In these systems, the welding torch is in a fixed position and the tube, deposited on a bed with rollers (see figure below), is the one that rotates.
It is one of the most widely used systems in the oil and gas industry and various welding processes can be used, such as plasma arc welding, MIG and TIG.
In this fully automated method, the welding torch rotates around a fixed tube, either in a horizontal or vertical position. Moving the electrode circumferentially around the tube has more advantages than stationary welding.
For starters, orbital welding does not require skilled welders like stationary welding, as a single operator can control multiple machines and follow the entire procedure. Automatic orbital welding systems perform a series of operations in a controlled manner, where variables such as travel speed, arc separation, welding current control, etc., are monitored to ensure a higher degree of precision, provide uniform results , consistent, repeatable and high quality, making these systems portable, affordable, fast, accurate and cost effective in a wide spectrum of applications.
Other advantages of automatic orbital welding for tubes are higher productivity, faster welding speed, lower distortion, and limited and controlled heat input, leading to a much smaller HAZ.
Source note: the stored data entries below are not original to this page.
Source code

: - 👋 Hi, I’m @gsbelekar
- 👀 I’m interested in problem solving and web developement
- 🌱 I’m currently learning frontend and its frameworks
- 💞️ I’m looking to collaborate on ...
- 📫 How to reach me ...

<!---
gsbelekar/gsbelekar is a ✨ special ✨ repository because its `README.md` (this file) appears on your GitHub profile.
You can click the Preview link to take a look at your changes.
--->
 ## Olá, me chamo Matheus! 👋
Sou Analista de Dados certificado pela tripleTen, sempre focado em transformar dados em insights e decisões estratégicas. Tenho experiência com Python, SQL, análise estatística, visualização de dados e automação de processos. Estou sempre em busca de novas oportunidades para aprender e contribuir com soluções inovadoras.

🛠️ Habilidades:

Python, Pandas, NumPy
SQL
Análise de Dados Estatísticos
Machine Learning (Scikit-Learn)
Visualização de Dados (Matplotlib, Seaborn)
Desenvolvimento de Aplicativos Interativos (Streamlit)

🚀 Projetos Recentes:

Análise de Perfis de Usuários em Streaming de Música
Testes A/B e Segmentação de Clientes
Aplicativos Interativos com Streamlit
We can appreciate the operation and capabilities of orbital welding for tubes in the video below.
Currently, the expansion of the use of pipes extends to the electronic, food, pharmaceutical, paper, aerospace, automotive, construction and air conditioning industries, among others, so the search for increasingly portable, precise, automated and low-cost applications to the piping process is ongoing and will undoubtedly lead to new technological advances in the years to come.